Voici ce que dit Nathalie Yamb parle de la vie politique du Cameroun. Elle n’hésite pas à comparer les comportements et situations en Côte d’Ivoire et chez elle. « J’ai créé un Hashtag il y a quelques années de cela sur Twitter et sur Facebook pour parler du Cameroun dont je suis assez fière. C’était « hashtag pays penché ». Parce que comme dans beaucoup de pays d’Afrique – d’ailleurs ce n’est pas une particularité du Cameroun, malheureusement les mêmes choses se répercutent partout – Il y a un potentiel énorme, une créativité énorme chez les populations. Et puis il y a un système qui a tout pourri.
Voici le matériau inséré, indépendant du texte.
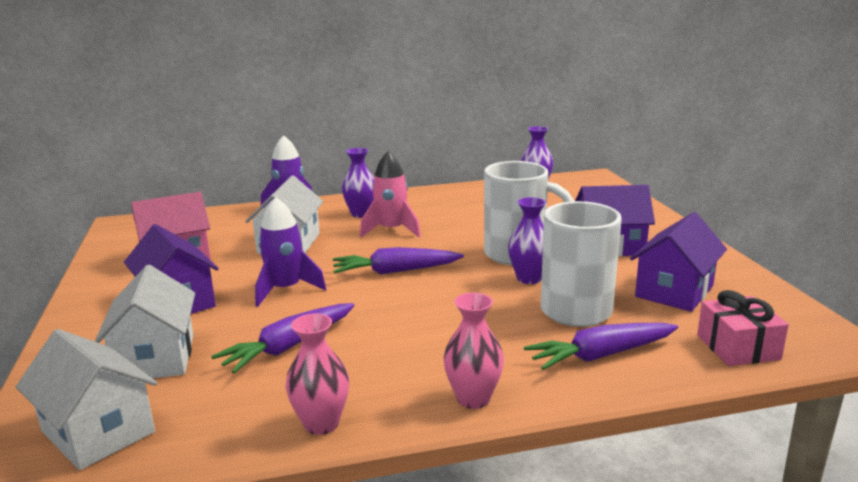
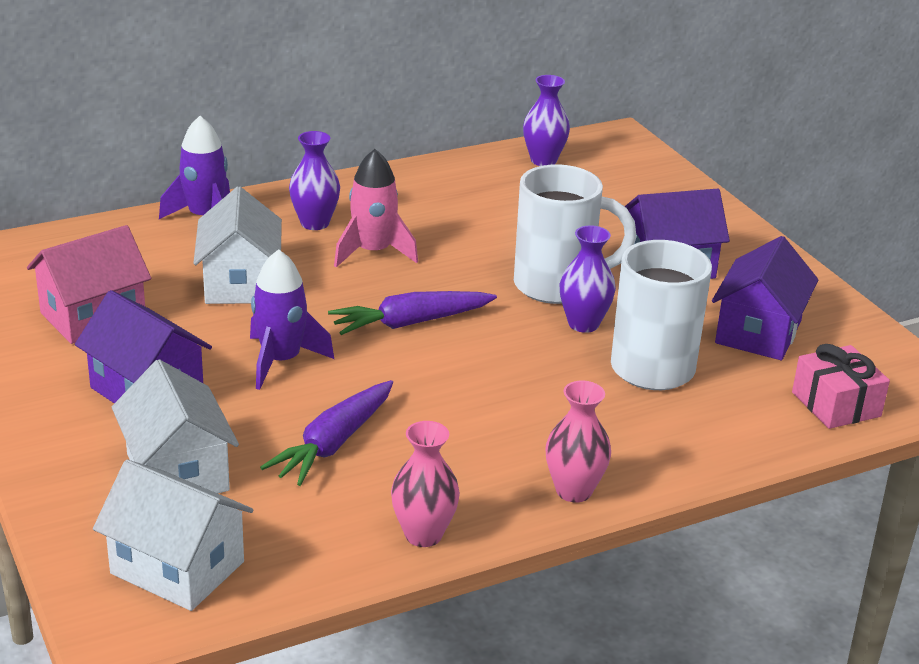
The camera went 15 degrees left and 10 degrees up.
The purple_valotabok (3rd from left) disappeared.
Qui infiltre comme un magma et qui tire tout vers le bas. J’ai beaucoup de regrets pour le Cameroun parce que contrairement à la Côte d’Ivoire, au Cameroun il y a quand même une liberté d’expression qui est assez extraordinaire – je sais qu’il y en a qui pousseront peut-être des cris d’orfraie mais …- il y a plusieurs chaînes de télévisions privées, les gens sont capables d’aller débattre à longueur de journée à la télévision, de s’exprimer dans des termes, certaines fois qui sont peut-être même un peu choquants. Il y a un enrôlement électoral qui est ouvert quasiment toute l’année. En Côte d’Ivoire il y a un enrôlement chaque fois qu’il tombe une dent au président. Il fait des enrôlements de 6 jours… Et quand on a toutes ces possibilités à savoir pouvoir s’exprimer, avoir accès à des médias relativement libres, pouvoir s’enrôler sur la liste électorale et qu’on se retrouve à la fin avec la même chose qu’en Côte d’Ivoire où il n’ y a pas d’enrôlement, on a quand même une liste de 6, 5 millions d’électeurs des deux côtés... En Côte d’Ivoire il y a une seule télé, la RTI. C’est vrai que Monsieur Ouattara vient d’octroyer aux membres de sa famille des licences pour qu’on ait 5 sources d’abrutissement supplémentaires. Parce que ce sera de nouveau de l’atalaku et de la propagande à longueur de journée. Mais que de l’autre côté au Cameroun on a ça et que l’on voit où l’on est arrivé en 2019 avec les gens qui se tapent dessus, de l’ethnicisme, du tribalisme, la sécession, la guerre civile, il y a suffisamment de problèmes. Notre unique ennemi commun partout en Afrique c’est la pauvreté. Il ne faut pas se laisser distraire par des palabres que les gens vont mettre en place ».